Dataset items
● ● ●
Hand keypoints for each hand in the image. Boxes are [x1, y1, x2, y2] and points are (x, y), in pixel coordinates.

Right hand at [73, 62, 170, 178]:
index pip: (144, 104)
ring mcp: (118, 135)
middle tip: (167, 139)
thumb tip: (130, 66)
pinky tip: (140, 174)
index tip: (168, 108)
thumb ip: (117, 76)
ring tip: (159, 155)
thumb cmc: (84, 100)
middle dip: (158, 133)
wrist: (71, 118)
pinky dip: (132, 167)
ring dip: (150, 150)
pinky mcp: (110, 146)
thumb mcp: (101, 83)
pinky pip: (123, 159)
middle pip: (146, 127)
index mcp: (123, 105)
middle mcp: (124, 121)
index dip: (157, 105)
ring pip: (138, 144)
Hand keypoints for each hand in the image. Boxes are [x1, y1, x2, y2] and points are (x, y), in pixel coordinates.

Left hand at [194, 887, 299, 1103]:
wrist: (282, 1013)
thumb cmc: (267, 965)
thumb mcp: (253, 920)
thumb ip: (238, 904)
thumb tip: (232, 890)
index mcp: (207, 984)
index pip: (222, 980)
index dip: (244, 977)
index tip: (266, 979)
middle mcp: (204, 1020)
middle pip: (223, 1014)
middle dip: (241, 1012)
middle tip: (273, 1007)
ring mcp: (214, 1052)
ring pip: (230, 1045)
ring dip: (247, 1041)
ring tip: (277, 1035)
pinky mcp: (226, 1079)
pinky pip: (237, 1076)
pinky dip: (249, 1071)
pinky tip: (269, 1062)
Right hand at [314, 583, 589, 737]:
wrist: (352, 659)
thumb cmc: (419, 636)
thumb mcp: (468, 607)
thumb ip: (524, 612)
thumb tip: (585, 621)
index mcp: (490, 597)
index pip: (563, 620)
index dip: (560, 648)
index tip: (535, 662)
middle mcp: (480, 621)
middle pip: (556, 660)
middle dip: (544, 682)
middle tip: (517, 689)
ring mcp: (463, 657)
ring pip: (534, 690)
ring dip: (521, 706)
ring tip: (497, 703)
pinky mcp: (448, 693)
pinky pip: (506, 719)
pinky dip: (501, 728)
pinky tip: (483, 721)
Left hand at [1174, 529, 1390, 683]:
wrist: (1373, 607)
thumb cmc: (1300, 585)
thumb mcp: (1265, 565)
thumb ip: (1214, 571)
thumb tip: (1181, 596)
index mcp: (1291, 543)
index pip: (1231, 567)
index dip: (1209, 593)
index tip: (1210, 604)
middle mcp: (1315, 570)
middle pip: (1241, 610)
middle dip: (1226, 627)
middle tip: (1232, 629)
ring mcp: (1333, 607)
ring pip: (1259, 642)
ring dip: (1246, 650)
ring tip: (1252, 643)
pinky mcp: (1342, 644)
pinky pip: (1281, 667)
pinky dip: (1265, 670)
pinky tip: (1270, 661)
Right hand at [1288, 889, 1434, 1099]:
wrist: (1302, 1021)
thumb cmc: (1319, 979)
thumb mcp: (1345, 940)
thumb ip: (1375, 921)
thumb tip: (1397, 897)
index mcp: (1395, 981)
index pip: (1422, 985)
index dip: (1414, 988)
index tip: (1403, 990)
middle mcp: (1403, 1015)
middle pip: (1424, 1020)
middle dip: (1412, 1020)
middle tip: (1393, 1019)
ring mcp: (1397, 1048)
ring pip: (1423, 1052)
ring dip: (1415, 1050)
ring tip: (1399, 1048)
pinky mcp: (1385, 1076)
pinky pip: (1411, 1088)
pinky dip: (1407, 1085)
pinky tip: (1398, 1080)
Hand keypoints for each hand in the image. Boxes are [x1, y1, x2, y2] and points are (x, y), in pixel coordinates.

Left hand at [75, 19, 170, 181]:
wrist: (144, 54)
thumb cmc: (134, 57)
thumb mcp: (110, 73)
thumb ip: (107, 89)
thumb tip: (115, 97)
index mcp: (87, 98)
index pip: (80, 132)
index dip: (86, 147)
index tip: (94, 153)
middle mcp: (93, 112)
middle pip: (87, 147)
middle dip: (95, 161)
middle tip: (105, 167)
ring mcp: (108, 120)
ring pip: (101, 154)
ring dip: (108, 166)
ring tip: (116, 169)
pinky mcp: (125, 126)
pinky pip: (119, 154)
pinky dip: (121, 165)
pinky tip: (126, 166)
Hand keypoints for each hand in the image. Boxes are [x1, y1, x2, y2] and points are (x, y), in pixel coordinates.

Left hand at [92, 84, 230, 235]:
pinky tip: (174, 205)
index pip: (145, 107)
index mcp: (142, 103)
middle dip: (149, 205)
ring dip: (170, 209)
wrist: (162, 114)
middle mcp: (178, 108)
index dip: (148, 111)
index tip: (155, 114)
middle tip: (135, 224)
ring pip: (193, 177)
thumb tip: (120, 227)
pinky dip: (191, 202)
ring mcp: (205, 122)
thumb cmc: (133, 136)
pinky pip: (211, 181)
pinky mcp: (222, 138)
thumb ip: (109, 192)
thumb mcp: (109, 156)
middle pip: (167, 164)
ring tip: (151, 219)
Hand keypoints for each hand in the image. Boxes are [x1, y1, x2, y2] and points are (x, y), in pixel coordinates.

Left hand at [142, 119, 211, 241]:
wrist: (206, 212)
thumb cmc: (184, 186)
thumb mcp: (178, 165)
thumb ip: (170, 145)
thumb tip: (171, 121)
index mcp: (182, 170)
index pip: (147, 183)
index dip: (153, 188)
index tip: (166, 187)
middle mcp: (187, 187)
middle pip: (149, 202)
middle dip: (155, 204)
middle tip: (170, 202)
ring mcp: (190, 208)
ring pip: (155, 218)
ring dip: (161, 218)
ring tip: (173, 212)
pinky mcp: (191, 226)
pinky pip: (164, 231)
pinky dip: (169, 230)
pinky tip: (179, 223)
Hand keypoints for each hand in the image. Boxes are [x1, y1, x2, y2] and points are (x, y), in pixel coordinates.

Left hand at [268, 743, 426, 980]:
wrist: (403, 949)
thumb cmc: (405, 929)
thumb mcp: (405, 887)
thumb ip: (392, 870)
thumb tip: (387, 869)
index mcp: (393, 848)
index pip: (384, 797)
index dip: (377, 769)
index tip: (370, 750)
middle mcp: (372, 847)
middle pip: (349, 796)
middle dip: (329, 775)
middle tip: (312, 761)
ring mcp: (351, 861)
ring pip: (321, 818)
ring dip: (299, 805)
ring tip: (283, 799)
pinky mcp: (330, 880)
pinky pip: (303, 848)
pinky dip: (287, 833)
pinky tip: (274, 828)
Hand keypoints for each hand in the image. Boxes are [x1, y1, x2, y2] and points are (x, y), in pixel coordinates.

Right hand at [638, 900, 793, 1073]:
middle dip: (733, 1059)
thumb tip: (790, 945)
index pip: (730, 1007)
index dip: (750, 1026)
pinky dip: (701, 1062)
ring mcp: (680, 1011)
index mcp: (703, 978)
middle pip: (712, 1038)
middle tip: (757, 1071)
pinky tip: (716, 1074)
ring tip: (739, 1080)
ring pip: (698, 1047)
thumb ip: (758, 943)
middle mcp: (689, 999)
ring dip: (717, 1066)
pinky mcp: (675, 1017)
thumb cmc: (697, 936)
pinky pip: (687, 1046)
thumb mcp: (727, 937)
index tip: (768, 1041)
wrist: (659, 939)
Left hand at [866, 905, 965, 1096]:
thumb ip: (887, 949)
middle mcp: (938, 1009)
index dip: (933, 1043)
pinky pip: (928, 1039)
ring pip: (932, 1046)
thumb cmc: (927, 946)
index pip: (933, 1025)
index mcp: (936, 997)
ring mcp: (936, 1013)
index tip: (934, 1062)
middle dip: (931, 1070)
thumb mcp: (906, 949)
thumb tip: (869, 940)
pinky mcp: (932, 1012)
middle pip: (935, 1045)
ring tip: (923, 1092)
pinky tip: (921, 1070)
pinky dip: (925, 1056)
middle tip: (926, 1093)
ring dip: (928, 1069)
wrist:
● ● ●
● **Work to be completed**
The lines above, starting at the one with "ring tip: (497, 703)" and ending at the one with "index mcp: (1291, 543)", are the only ones to return, exactly as written.

● **Response below**
ring tip: (497, 703)
pinky mcp: (448, 693)
pinky pip: (506, 719)
pinky dip: (501, 728)
pinky tip: (483, 721)
Left hand at [1174, 529, 1390, 683]:
wrist: (1373, 607)
thumb cmc: (1300, 585)
thumb mcp: (1265, 565)
thumb ip: (1214, 571)
thumb tip: (1181, 596)
index mcp: (1291, 543)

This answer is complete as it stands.